Everything in the data that follows should be given again verbatim, except the images.
···
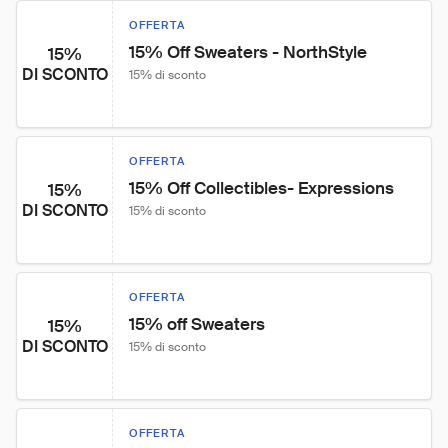
OFFERTA
15% Off Sweaters - NorthStyle
15%
DI SCONTO
15% di sconto
OFFERTA
15% Off Collectibles- Expressions
15%
DI SCONTO
15% di sconto
OFFERTA
15% off Sweaters
15%
DI SCONTO
15% di sconto
OFFERTA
···
▸ SOLVED EXERCISE:
OFFERTA
15% Off Sweaters - NorthStyle
15%
DI SCONTO
15% di sconto
OFFERTA
15% Off Collectibles- Expressions
15%
DI SCONTO
15% di sconto
OFFERTA
15% off Sweaters
15%
DI SCONTO
15% di sconto
OFFERTA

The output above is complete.